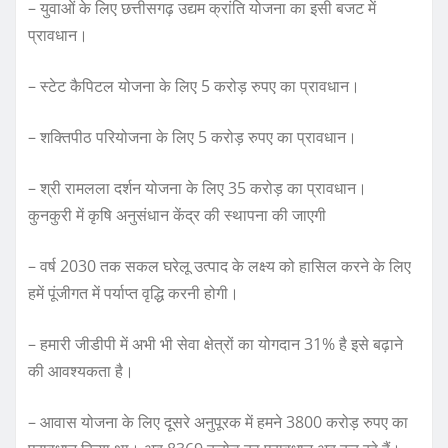
– युवाओं के लिए छत्तीसगढ़ उद्यम क्रांति योजना का इसी बजट में
प्रावधान।
– स्टेट कैपिटल योजना के लिए 5 करोड़ रुपए का प्रावधान।
– शक्तिपीठ परियोजना के लिए 5 करोड़ रुपए का प्रावधान।
– श्री रामलला दर्शन योजना के लिए 35 करोड़ का प्रावधान।
कुनकुरी में कृषि अनुसंधान केंद्र की स्थापना की जाएगी
– वर्ष 2030 तक सकल घरेलू उत्पाद के लक्ष्य को हासिल करने के लिए
हमें पूंजीगत में पर्याप्त वृद्धि करनी होगी।
– हमारी जीडीपी में अभी भी सेवा क्षेत्रों का योगदान 31% है इसे बढ़ाने
की आवश्यकता है।
– आवास योजना के लिए दूसरे अनुपूरक में हमने 3800 करोड़ रुपए का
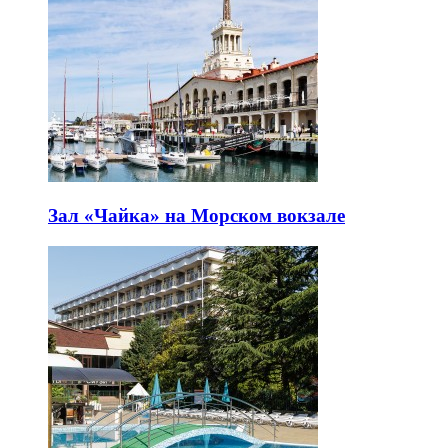
Зал «Чайка» на Морском вокзале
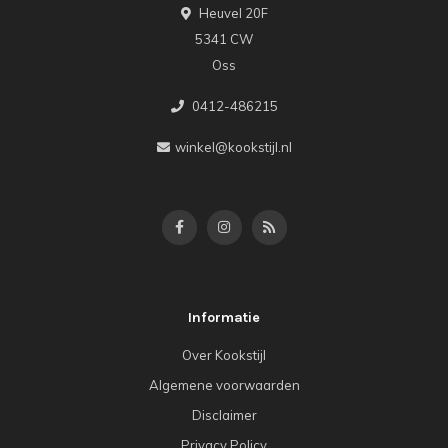
Heuvel 20F
5341 CW
Oss
0412-486215
winkel@kookstijl.nl
Informatie
Over Kookstijl
Algemene voorwaarden
Disclaimer
Privacy Policy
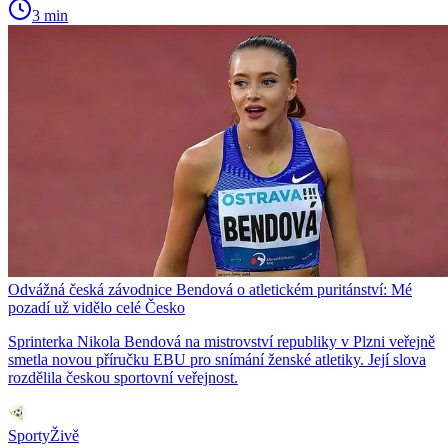
3 min
Odvážná česká závodnice Bendová o atletickém puritánství: Mé
pozadí už vidělo celé Česko
Sprinterka Nikola Bendová na mistrovství republiky v Plzni veřejně
smetla novou příručku EBU pro snímání ženské atletiky. Její slova
rozdělila českou sportovní veřejnost.
SportyŽivě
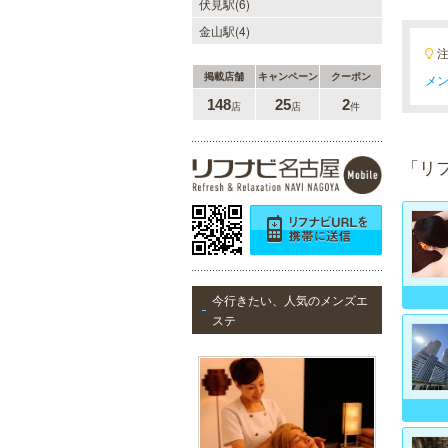
伏見駅(6)
金山駅(4)
掲載店舗
キャンペーン
クーポン
メン
148
25
2
店
店
件
「リ
今行きたい、人気のメンズエ
ステ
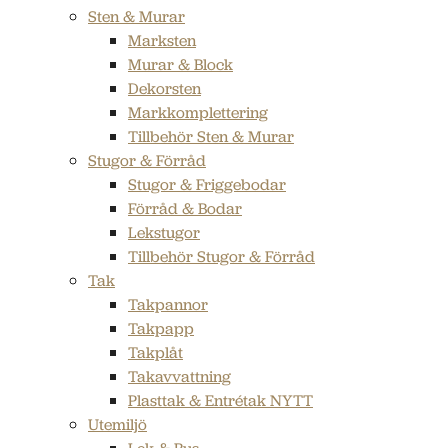
Sten & Murar
Marksten
Murar & Block
Dekorsten
Markkomplettering
Tillbehör Sten & Murar
Stugor & Förråd
Stugor & Friggebodar
Förråd & Bodar
Lekstugor
Tillbehör Stugor & Förråd
Tak
Takpannor
Takpapp
Takplåt
Takavvattning
Plasttak & Entrétak NYTT
Utemiljö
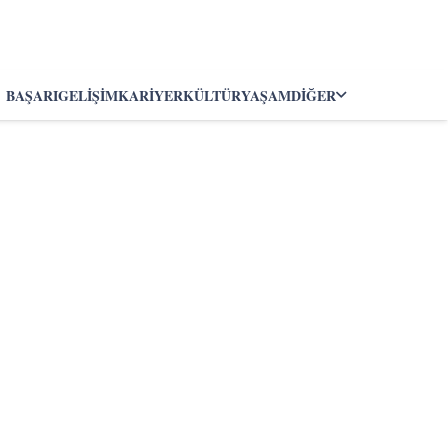
BAŞARI
GELIŞIM
KARIYER
KÜLTÜR
YAŞAM
DIĞER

**What to work on:** Having removed the pictures, write out the records exactly as they stand.

**Answer box:**
– युवाओं के लिए छत्तीसगढ़ उद्यम क्रांति योजना का इसी बजट में
प्रावधान।
– स्टेट कैपिटल योजना के लिए 5 करोड़ रुपए का प्रावधान।
– शक्तिपीठ परियोजना के लिए 5 करोड़ रुपए का प्रावधान।
– श्री रामलला दर्शन योजना के लिए 35 करोड़ का प्रावधान।
कुनकुरी में कृषि अनुसंधान केंद्र की स्थापना की जाएगी
– वर्ष 2030 तक सकल घरेलू उत्पाद के लक्ष्य को हासिल करने के लिए
हमें पूंजीगत में पर्याप्त वृद्धि करनी होगी।
– हमारी जीडीपी में अभी भी सेवा क्षेत्रों का योगदान 31% है इसे बढ़ाने
की आवश्यकता है।
– आवास योजना के लिए दूसरे अनुपूरक में हमने 3800 करोड़ रुपए का
Зал «Чайка» на Морском вокзале
Heuvel 20F
5341 CW
Oss
0412-486215
winkel@kookstijl.nl
Informatie
Over Kookstijl
Algemene voorwaarden
Disclaimer
Privacy Policy
3 min
Odvážná česká závodnice Bendová o atletickém puritánství: Mé
pozadí už vidělo celé Česko
Sprinterka Nikola Bendová na mistrovství republiky v Plzni veřejně
smetla novou příručku EBU pro snímání ženské atletiky. Její slova
rozdělila českou sportovní veřejnost.
SportyŽivě
伏見駅(6)
金山駅(4)
掲載店舗
キャンペーン
クーポン
メン
148
25
2
店
店
件
「リ
今行きたい、人気のメンズエ
ステ
Sten & Murar
Marksten
Murar & Block
Dekorsten
Markkomplettering
Tillbehör Sten & Murar
Stugor & Förråd
Stugor & Friggebodar
Förråd & Bodar
Lekstugor
Tillbehör Stugor & Förråd
Tak
Takpannor
Takpapp
Takplåt
Takavvattning
Plasttak & Entrétak NYTT
Utemiljö
BAŞARI
GELIŞIM
KARIYER
KÜLTÜR
YAŞAM
DIĞER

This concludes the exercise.